Debt-ridden Greece wants international lenders to further ease terms of the 110 billion euro, or roughly $160 billion, bailout granted a year ago by the International Monetary Fund and the European Union. It will most likely need additional assistance to plug a 27 billion euro hole next year.
On Tuesday, a day after Standard Poor’s cut Greece’s credit rating again, the country sold 1.62 billion euros of six-month treasury bills at 4.9 percent, up from 4.8 percent in April.
The Irish government, meanwhile, is watching to see what concessions Greece might win in hopes of softening Ireland’s 85 billion euro rescue package.
But Mrs. Merkel, as leader of Europe’s strongest economy and the biggest contributor to the rescue package, gave no indication that Germany would be willing to grant more aid — and certainly not at a meeting of European finance ministers next week.
She said she would wait until officials from the European Union, the European Central Bank and the International Monetary Fund completed their assessment of Greece’s progress, particularly concerning how it was carrying out its “bold reforms.” That report is due in June.
“First we need to hear what the status is,” Mrs. Merkel told reporters in Berlin. “Only then can I decide what, if anything, needs to be done. We don’t do Greece any favors by speculating about more aid.”
She said that Greece had made progress over the last year and that it was always known that “it would be a difficult path.” But she said efforts to improve competitiveness and reduce deficits must continue. “Every country should continue with them,” she said.
Mrs. Merkel faced enormous pressure at home last year not to grant a single euro in aid to Greece until Athens agreed to a tough austerity package and a radical savings program across the public sector.
While such public opposition has subsided, Mrs. Merkel now faces opposition within her own coalition. The Free Democrats, her junior partners, want to push through a motion at their party congress this weekend to prevent any more rescue packages for indebted euro states.
Mrs.

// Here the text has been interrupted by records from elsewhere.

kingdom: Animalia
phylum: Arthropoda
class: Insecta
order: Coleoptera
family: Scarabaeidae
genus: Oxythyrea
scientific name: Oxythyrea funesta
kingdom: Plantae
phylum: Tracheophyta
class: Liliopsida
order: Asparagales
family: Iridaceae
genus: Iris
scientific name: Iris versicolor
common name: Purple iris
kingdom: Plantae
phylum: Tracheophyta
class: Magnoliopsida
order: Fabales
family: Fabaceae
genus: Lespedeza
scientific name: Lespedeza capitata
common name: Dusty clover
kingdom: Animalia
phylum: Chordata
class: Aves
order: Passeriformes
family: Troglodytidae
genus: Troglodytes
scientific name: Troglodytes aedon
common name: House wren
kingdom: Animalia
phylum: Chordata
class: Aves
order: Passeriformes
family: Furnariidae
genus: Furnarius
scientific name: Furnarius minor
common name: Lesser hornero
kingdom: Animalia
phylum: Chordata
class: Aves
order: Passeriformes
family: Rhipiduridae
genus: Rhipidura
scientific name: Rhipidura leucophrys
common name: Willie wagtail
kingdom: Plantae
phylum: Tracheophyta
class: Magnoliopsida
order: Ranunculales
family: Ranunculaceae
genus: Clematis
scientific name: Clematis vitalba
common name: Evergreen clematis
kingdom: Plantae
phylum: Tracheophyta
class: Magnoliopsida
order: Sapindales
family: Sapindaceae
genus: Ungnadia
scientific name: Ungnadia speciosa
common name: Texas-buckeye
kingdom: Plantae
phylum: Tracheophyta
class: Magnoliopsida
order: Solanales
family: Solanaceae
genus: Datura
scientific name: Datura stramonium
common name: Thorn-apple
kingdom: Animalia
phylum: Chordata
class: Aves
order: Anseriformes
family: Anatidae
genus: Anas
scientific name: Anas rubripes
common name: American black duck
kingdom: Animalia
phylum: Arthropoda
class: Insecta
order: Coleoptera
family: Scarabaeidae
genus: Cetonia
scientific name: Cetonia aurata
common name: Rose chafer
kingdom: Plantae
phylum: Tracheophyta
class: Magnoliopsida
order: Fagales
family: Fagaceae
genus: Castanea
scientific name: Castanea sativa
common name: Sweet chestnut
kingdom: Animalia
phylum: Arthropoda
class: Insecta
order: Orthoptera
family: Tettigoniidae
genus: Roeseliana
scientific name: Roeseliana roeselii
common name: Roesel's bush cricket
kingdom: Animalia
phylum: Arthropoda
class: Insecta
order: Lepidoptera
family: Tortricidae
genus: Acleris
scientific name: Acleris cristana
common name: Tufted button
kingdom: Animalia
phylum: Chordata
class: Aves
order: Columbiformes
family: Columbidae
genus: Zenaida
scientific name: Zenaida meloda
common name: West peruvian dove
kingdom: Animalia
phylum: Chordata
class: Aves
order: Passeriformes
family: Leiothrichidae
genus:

Merkel brushed aside this opposition, saying she was convinced the Free Democrats would support the overall package.
Indeed, with Philipp Rösler expected to be elected the new leader of the Free Democrats this weekend — succeeding the foreign minister, Guido Westerwelle — and also taking over the Economics Ministry, Mrs. Merkel can expect more unity inside the coalition, government officials said Tuesday.
A new plan may include pushing back Greece’s budget goals, giving it additional aid and mildly restructuring its sovereign debt, officials and analysts have said.
Irish officials insist that their country’s debt burden, expected by the I.M.F. to peak at 125 percent of gross domestic product in 2013, is manageable — for now.
A leading Irish economist wrote in The Irish Times on Saturday that the country’s debt would hit 250 billion euros by 2014, bringing Ireland’s debt-to-G.D.P. ratio closer to Greece’s. The economist, Morgan Kelly, who has been called Ireland’s Doctor Doom for his gloomy predictions, said the country faced bankruptcy because of the European Union and I.M.F. bailout.
Mr. Kelly accused Patrick Honohan, Ireland’s central bank governor, of putting the European Central Bank’s interests over those of Ireland, which Mr. Honohan denied.
“The heavy debt and the growth of that debt is a serious problem and needs to be managed in discussion and in negotiation with our European partners,” Mr. Honohan said in an interview with the state broadcaster RTE.
Pat Rabbitte, the Irish energy minister, told RTE that the interest rate of 5.8 percent that Ireland is paying on its European loans “must be reduced, and in my own view the debt must also be rescheduled.”
Prime Minister Enda Kenny said in Dublin on Tuesday that talks on reducing that rate were under way with Ireland’s European partners.
European finance ministers will take up the issue on Monday and Tuesday in Brussels. Irish officials are hoping for a reduction of one percentage point.
“After the meeting next week, we will know whether a conclusion can be reached,” Mr. Kenny said, according to Reuters.
German officials, however, backed by the French, have been seeking some concession from the Irish in return for a reduction like the one given earlier to Greece, particularly regarding Ireland’s relatively low corporate tax rate. The Germans want the Irish to come up with some initiative, like agreeing to work on realigning the corporate tax base.